Perhaps due to the high prices of residential property in NSW, particularly Sydney, it has become increasingly common for purchasers to request, and vendors to agree to, a 5% deposit on exchange.
Despite popular misconception, vendors need to be aware that if they accept a 5% deposit on exchange, they may not be able to successfully sue for 10% if the purchaser defaults.
When accepting a 5% deposit, it has often been the practice of vendors’ solicitors to include a special condition in the contract stating that, if the purchaser defaults, the vendor is entitled to make a demand for the balance of the deposit, to make it up to 10% and forfeit the full 10% deposit. To support that notion, it is sometime the practice of vendors’ agents to insert a 10% deposit on the front page of the contract even when only 5% deposit is paid. However, the case law in New South Wales suggests that such practices will not be effective in recovering the additional 5%.
In the NSW Court of Appeal decision of Iannello & Anor v. Sharpe  NSWCA 61, it was held that despite the existence of ‘deposit by instalments’ clause, the vendor was not entitled to receive the full 10% deposit when the purchaser defaulted on settlement. Instead, the vendor was only entitled to forfeit the 5% deposit paid on exchange. This was notwithstanding that a 10% deposit was written onto the front page of the contract.
The Court held that the obligation to make the ‘second 5% payment’ was not an obligation to pay a deposit or part of a deposit, as this concept is inconsistent with the characteristics of a deposit. It was said that a deposit is security for performance in completing a contract, which a vendor is entitled to forfeit if the purchaser defaults. There would never be a time when the purchaser would be paying the second 5% as security for performance. Rather, the only time the reduced deposit clause obliges the purchaser to pay this sum is when the purchaser has demonstrated that he cannot complete the contract.

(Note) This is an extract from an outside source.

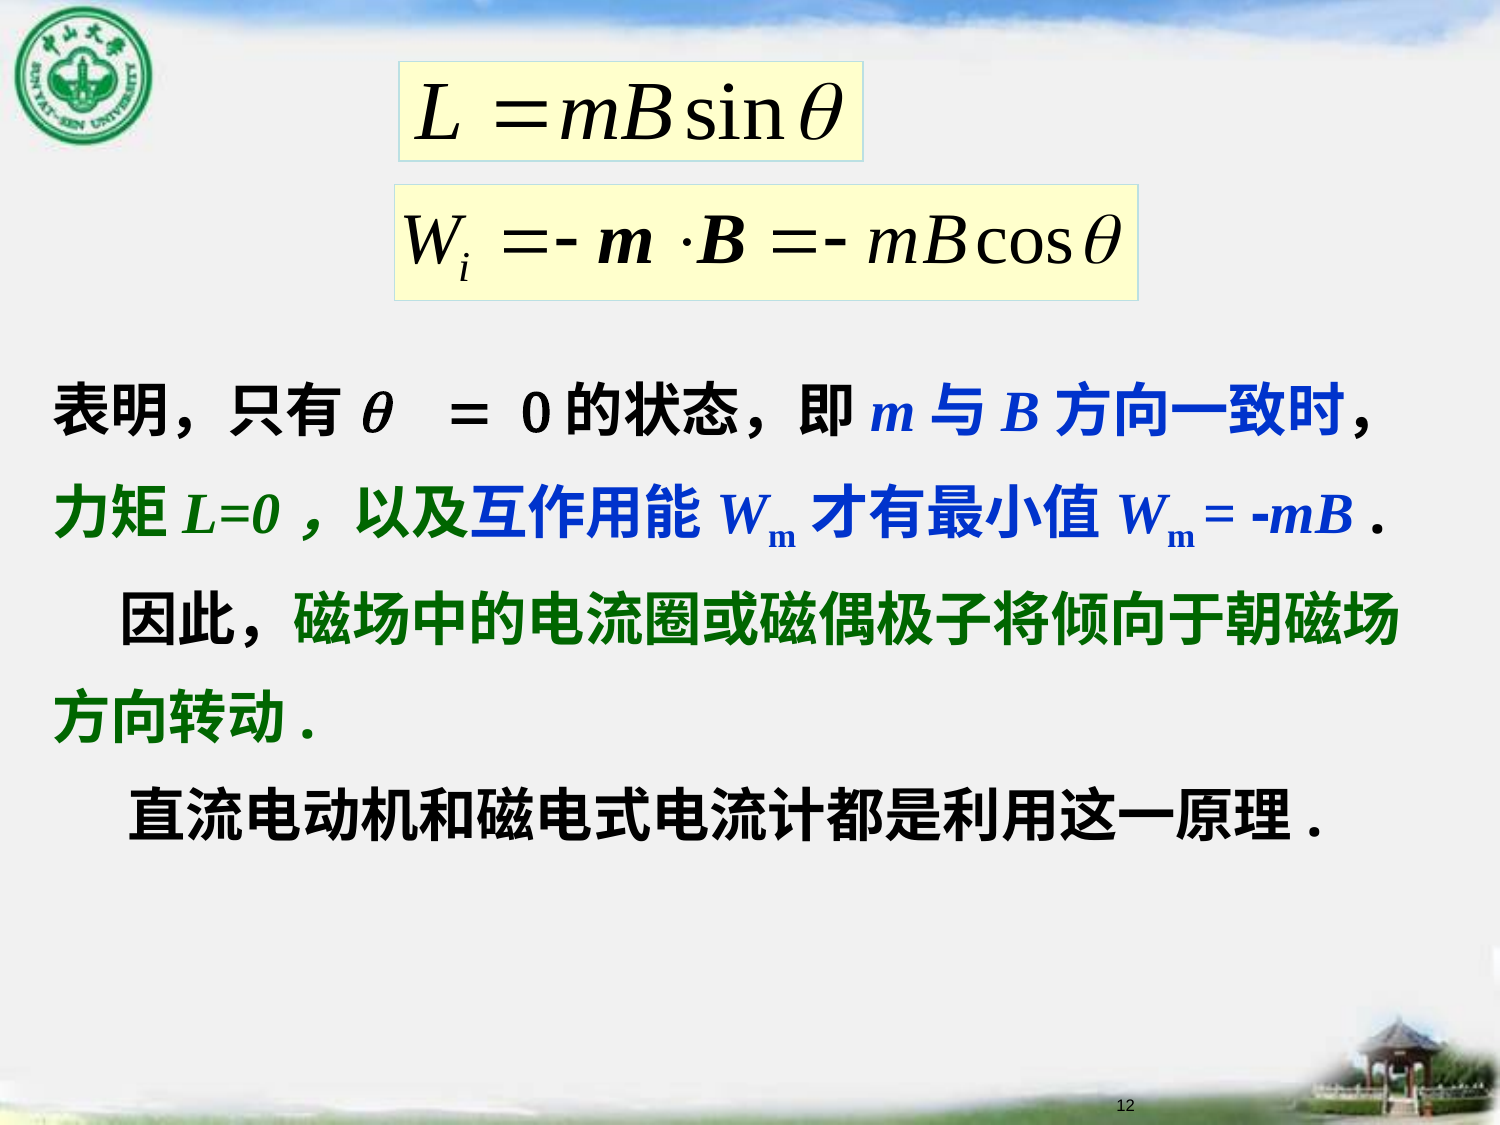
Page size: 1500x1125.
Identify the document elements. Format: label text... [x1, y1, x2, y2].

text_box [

The Court instead considered that the promise to pay an additional 5% upon default actually constituted a penalty. Under general contract law, penalties are not enforceable.
In light of the Iannello case, some ‘deposit by instalment’ clauses now avoid making explicit that the further 5% payment is payable upon default/settlement, and instead state that the further sum is generally payable on demand by the vendor. It is doubtful whether this language will make any difference. Any vendor contemplating litigating the validity of such a rephrased clause would have to also be comfortable that the purchaser, having already defaulted, is actually capable of paying a further 5% in any case.
In summary, vendors should be aware that if they accept a 5% deposit on exchange, they may not be able to successfully sue for the remainder if the purchaser defaults.